Due to quests in TERA being such a general irrelevance, I find myself filtering the order of quests I undertake by giving preference to those which offer equipment upgrades; although, I’m still not sure about the technical accuracy of ‘upgrade’ in the context of a game where your character wears less armour the more they grow in power. It was always something which intrigued me about Star Wars: The Old Republic, the fact that the quests never showed a preview of the reward you’d be getting, and –perhaps due to the generally excellent storytelling– I never cared to know.
It’s a simple distinction, but an interesting one. By having the carrot waved around in front of their nose, the player rarely cares about the path they take while pulling the developer’s cart of flow. The developer, guiding the player in this way, gains a great deal of control and can instil motivation in the player, all without the need for world building or story. In fact, the reward will detract from the story in most instances, and I think it’s another area where BioWare were clever and alert to the pitfalls of the genre they were entering. The last thing you need in the Regency era ballroom of storytelling, where players are invited to twirl elegantly through the carefully choreographed steps of the plot, is a DJ in the corner with the glitter ball of phat loot, spinning to the thumping rhythm of tracks from Depeche Mode’s Some Great Reward.
TERA is a curious beast in terms of how players are directed in their questing. There is a strong World-of-Warcraft-like impetus to click through the quest text and get on with adventuring, especially considering that the combat is the stronger pillar of the game’s foundation, along with the aforementioned carrot of the rewards being presented up-front. What’s more, clicking on any highlighted name in the quest text will place a marker on the player’s map as to where that mob can be found. In essence, the game seems to be using quests as an enabler to drive the players into combat, as per the standard MMO model. However, the game also marks any mobs for which the player currently has a quest by placing an exclamation mark above their head. Here we find the ubiquitous ‘quest marker’ being employed not only as a way for players to easily find quests, but the quest mobs themselves.
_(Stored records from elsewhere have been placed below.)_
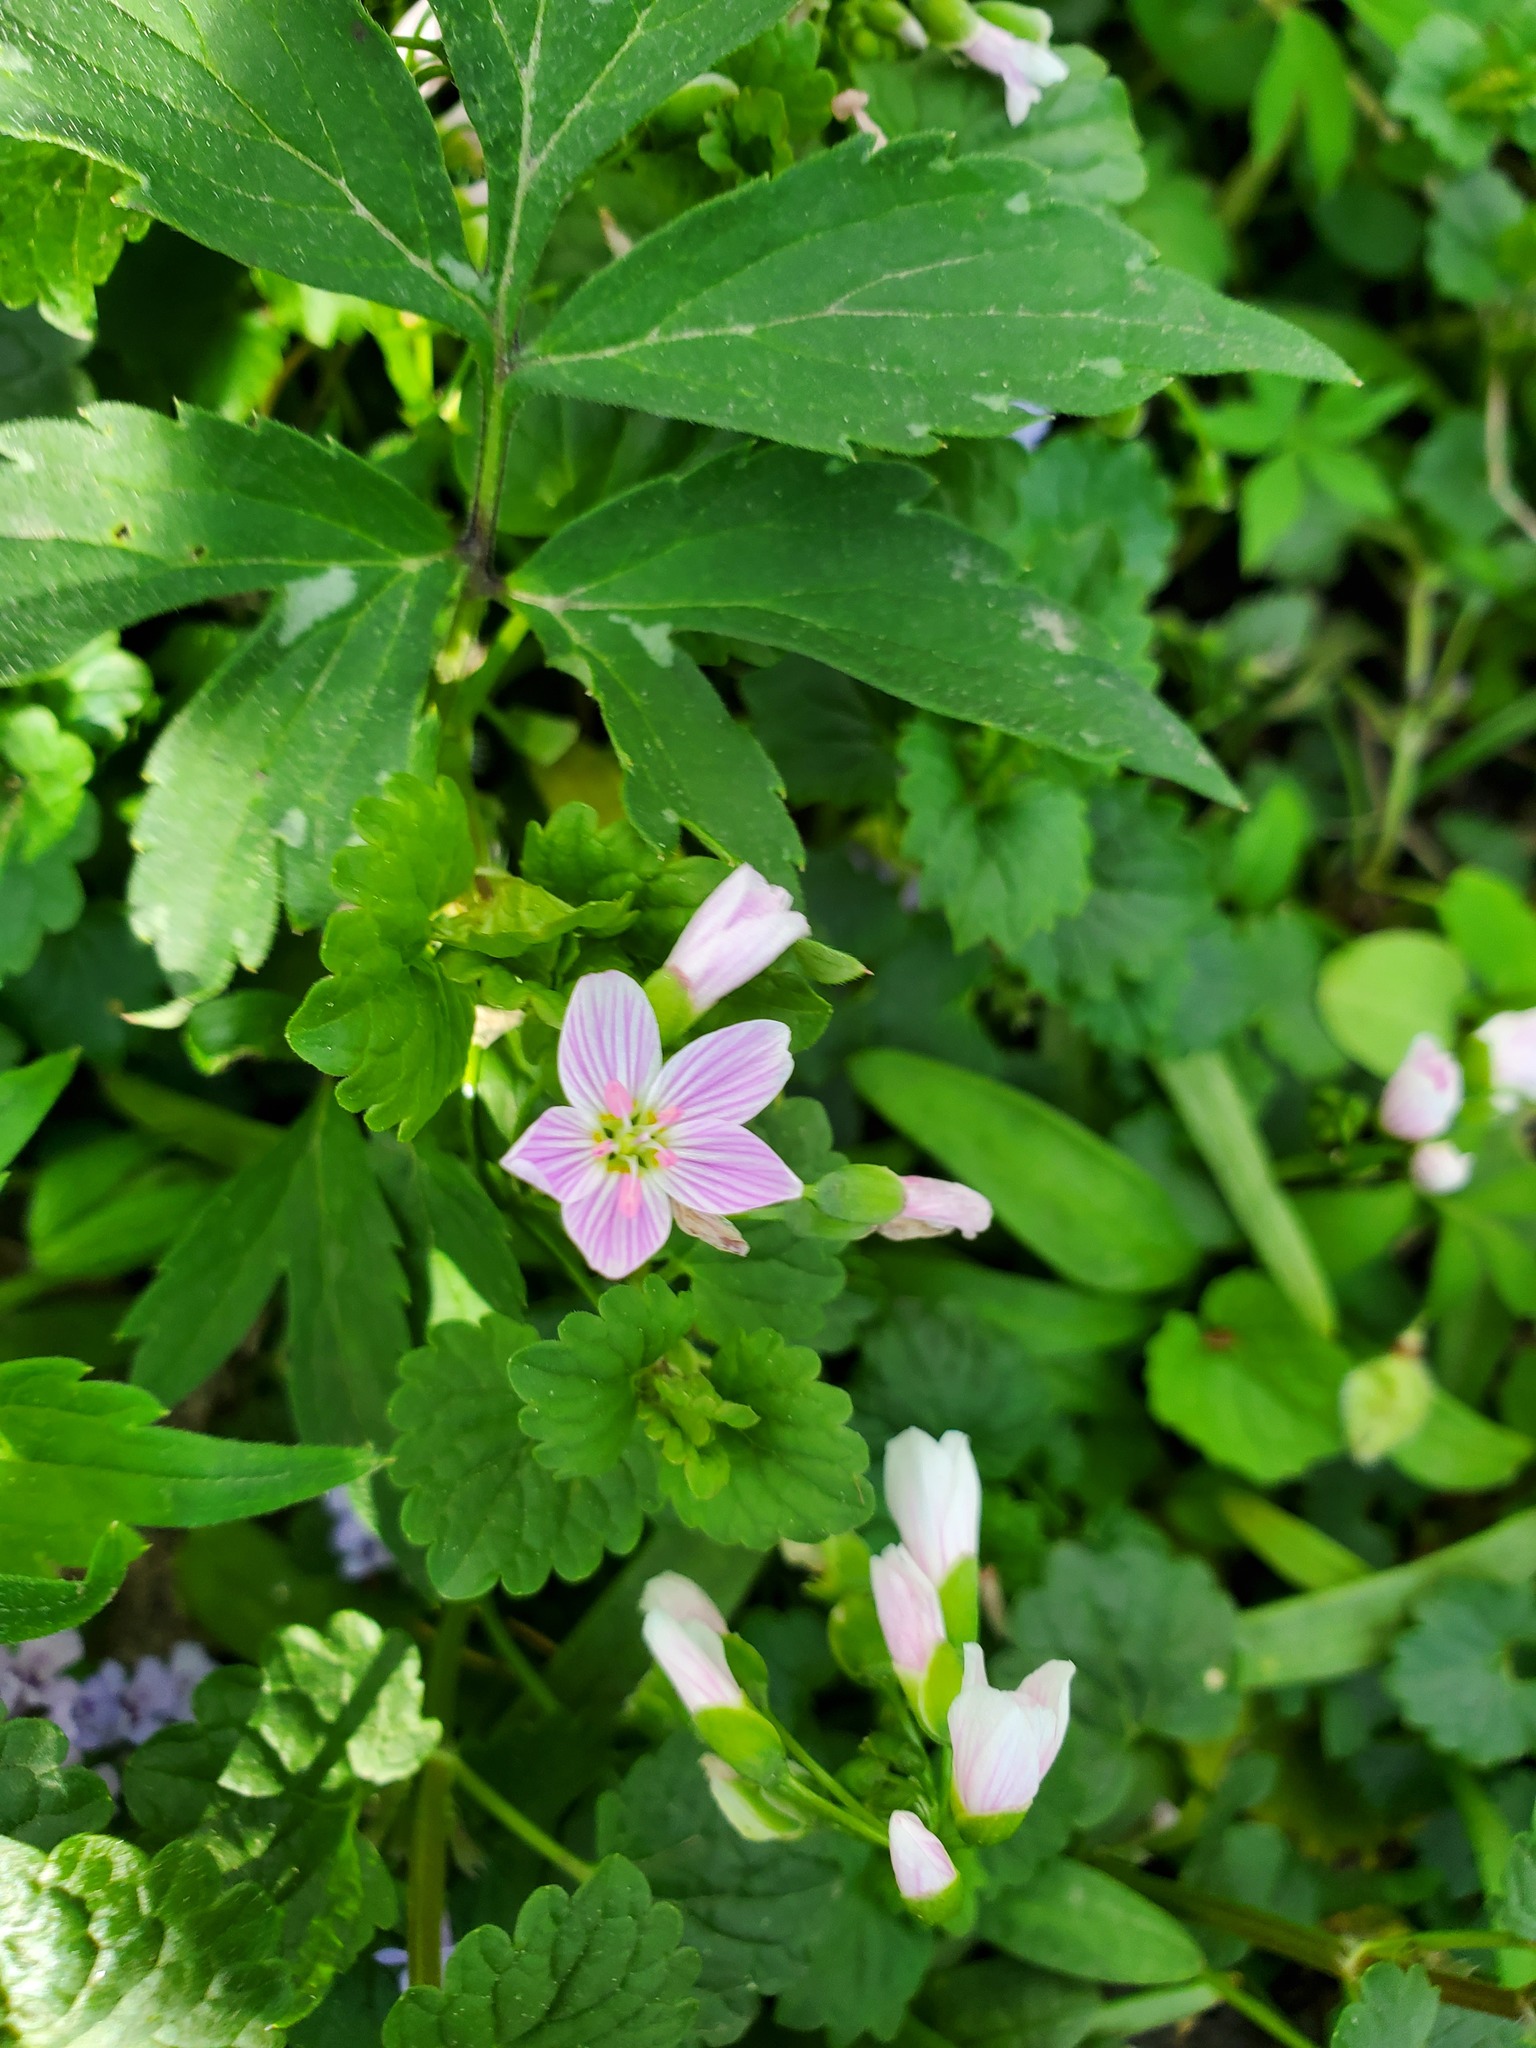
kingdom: Plantae
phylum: Tracheophyta
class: Magnoliopsida
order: Caryophyllales
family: Montiaceae
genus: Claytonia
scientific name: Claytonia virginica
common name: Virginia springbeauty
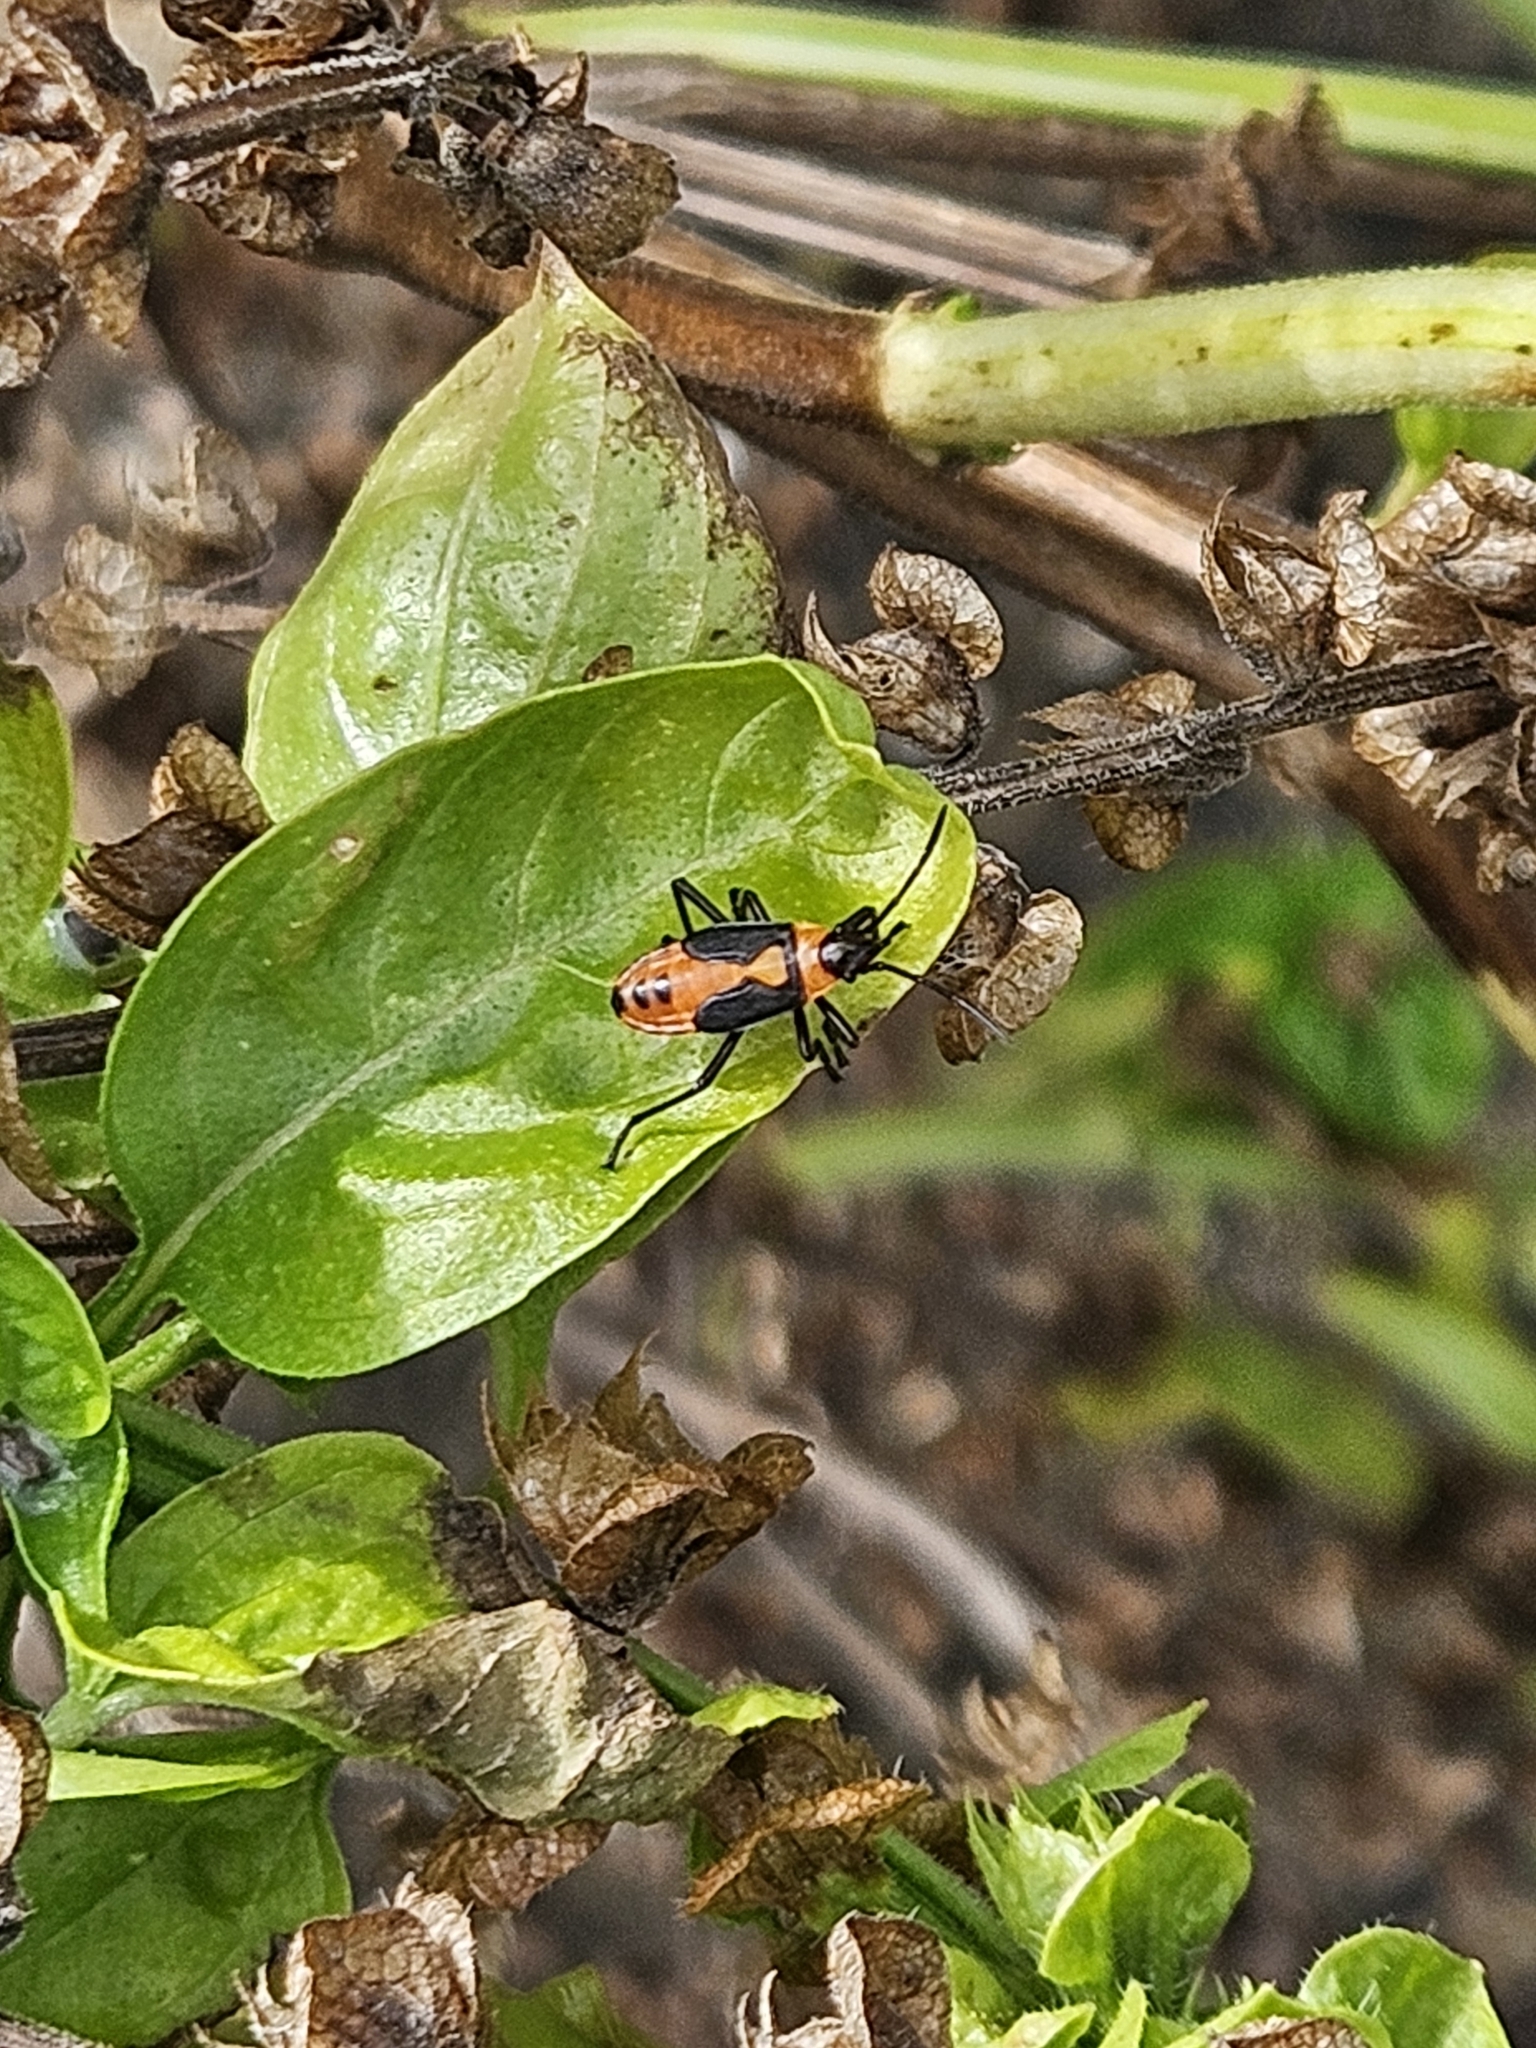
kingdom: Animalia
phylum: Arthropoda
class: Insecta
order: Hemiptera
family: Lygaeidae
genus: Oncopeltus
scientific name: Oncopeltus fasciatus
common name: Large milkweed bug
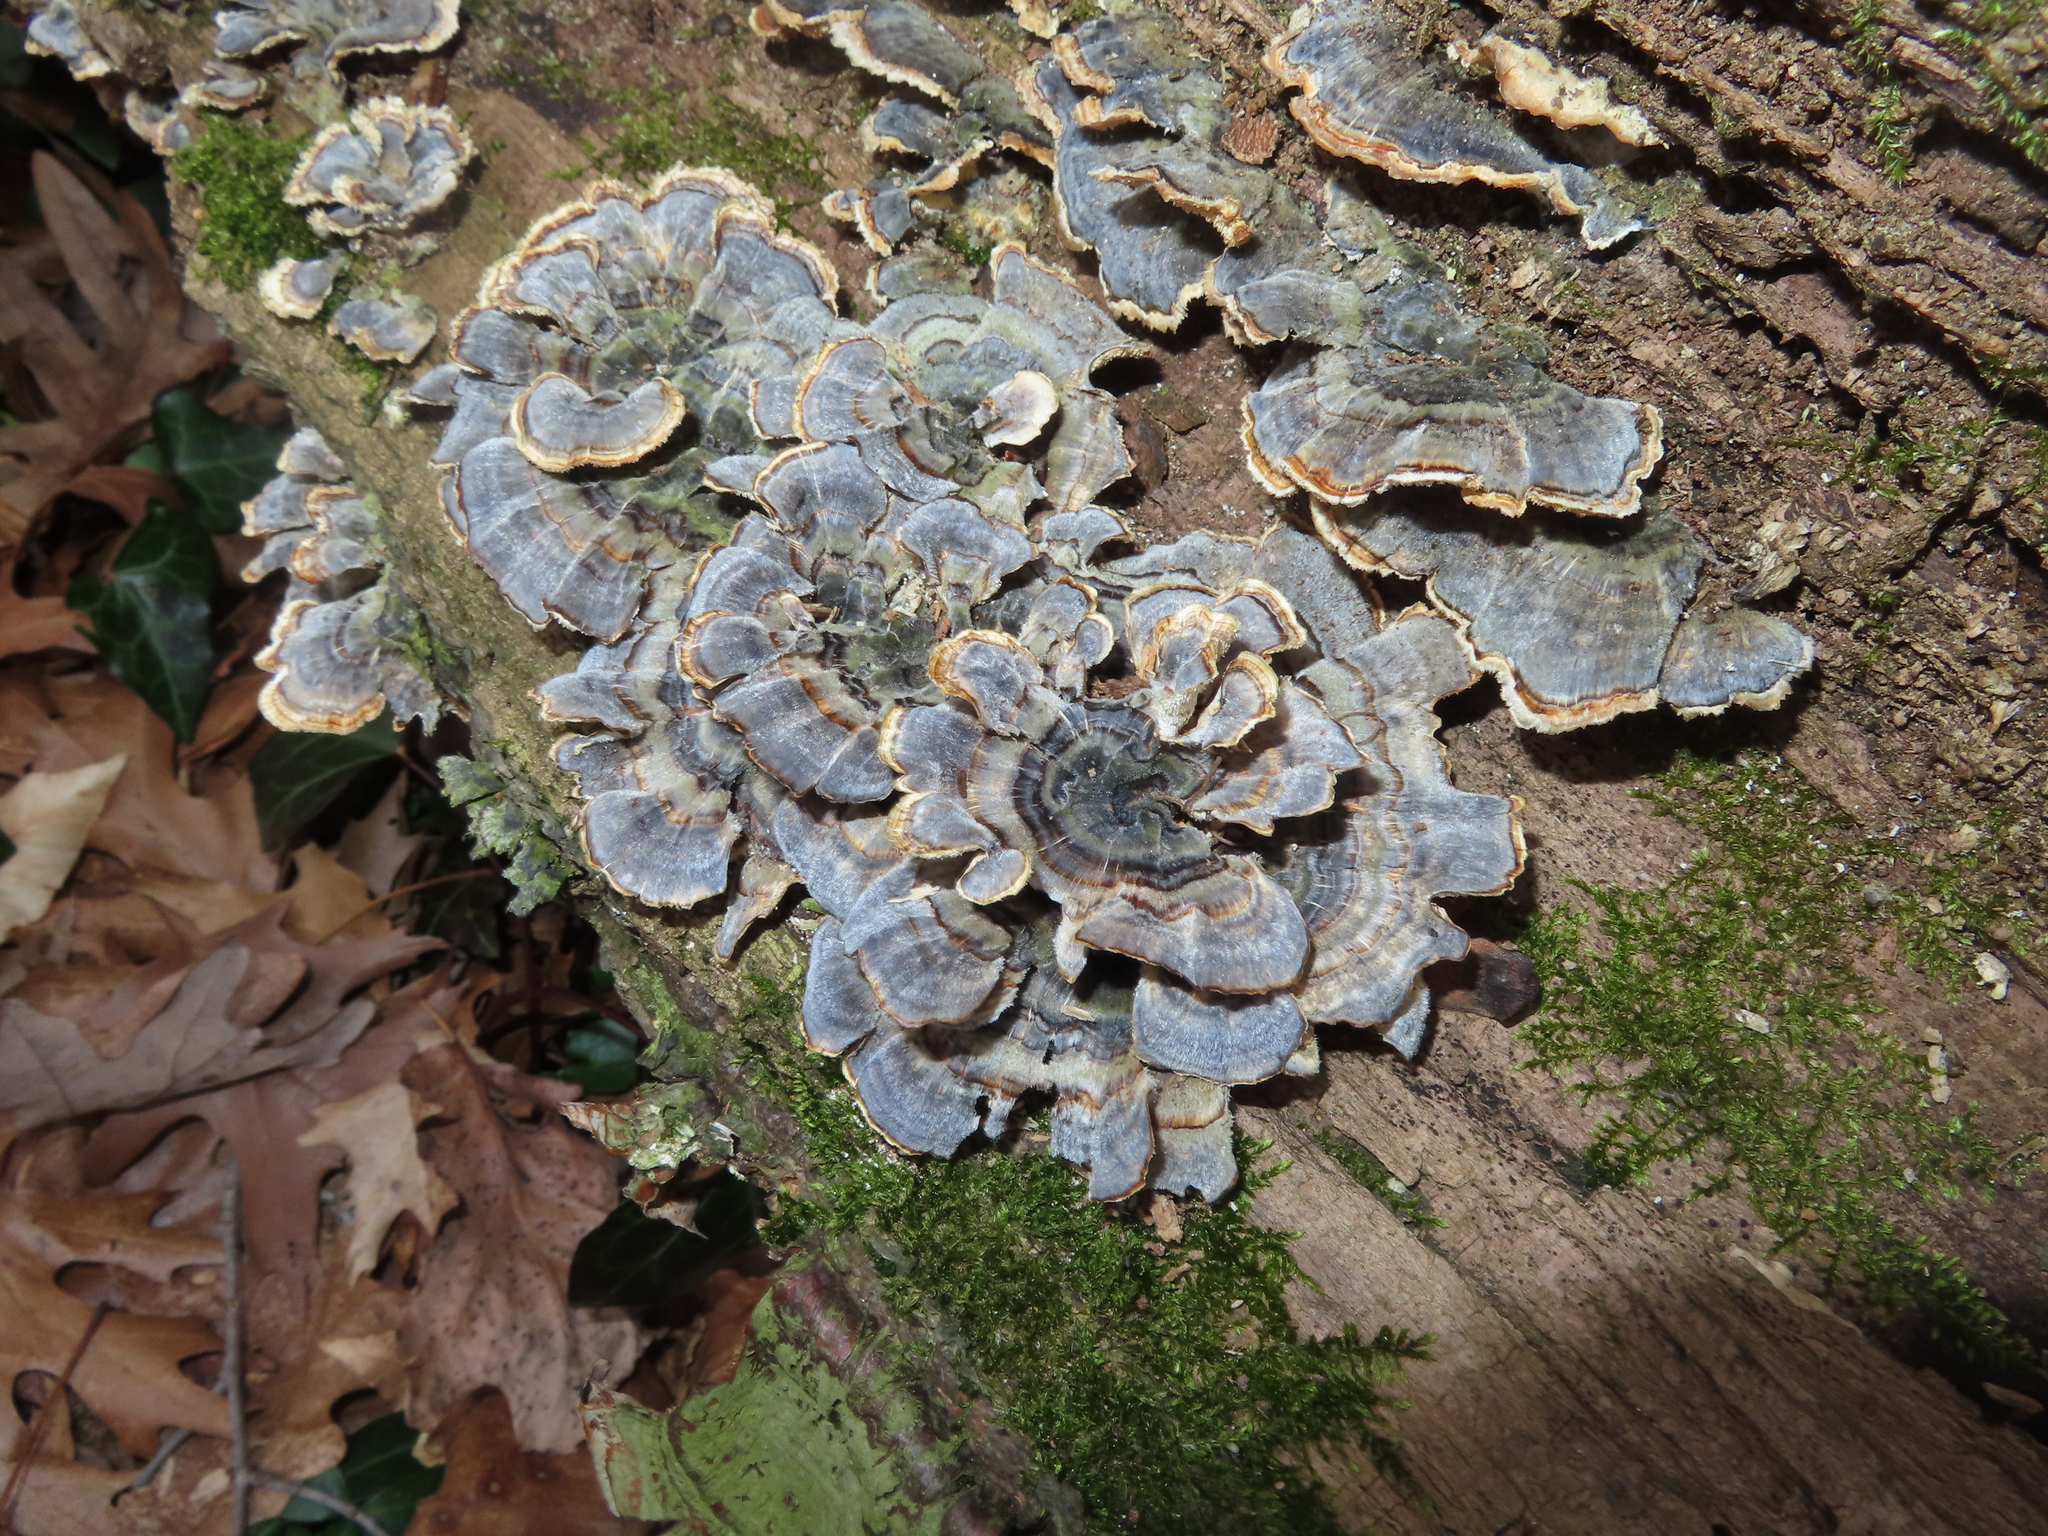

What I find strange is that this would be a perfectly excellent way to remove some of the production line feel from an MMO, that of grabbing quests in an area and then slaughtering all the wildlife in the vicinity until the quest tracker was full of green ticks. Being able to wander freely, and have any Mobs of Interest highlighted to the player as they explore, seems a far more natural and immersive system than the current MMO standard – Lord of the Geocachings. I really like the idea, but it’s bizarrely extraneous in a game such as TERA, where there is no discernible reason to explore the world –outside of the potential for a screenshot opportunity (of which there is an opportunity roughly every four yards in this painfully pretty game)– and every quest mob can be found with pinpoint precision, each player a laser-guided bomb of mob obliteration.
It’s interesting how small adjustments in the presentation of quests, their rewards, and their objectives, can quite dramatically change the perspective from which a player approaches them. In a game where combat is its own reward, is the loot carrot really necessary? If a game wishes to encourage exploration and adventure, should it perhaps spend time finding ways to remove the unnatural geocaching of quests, rather than inventing new game-play mechanisms? Mechanisms which are layered on top of the already proven questing system, and thus often feel forced.
As the fundamental enabler of flow in MMOs for many years, it’s curious to see how little has changed in the design of quest presentation over the years, and fascinating to see just how little change is required to transform the way a player views the world through the questing lens, where slight adjustments to structure can alter the focus of a player’s attentions, blurring the boundary between mechanisms and mind-set, while throwing the game’s world into sharper relief.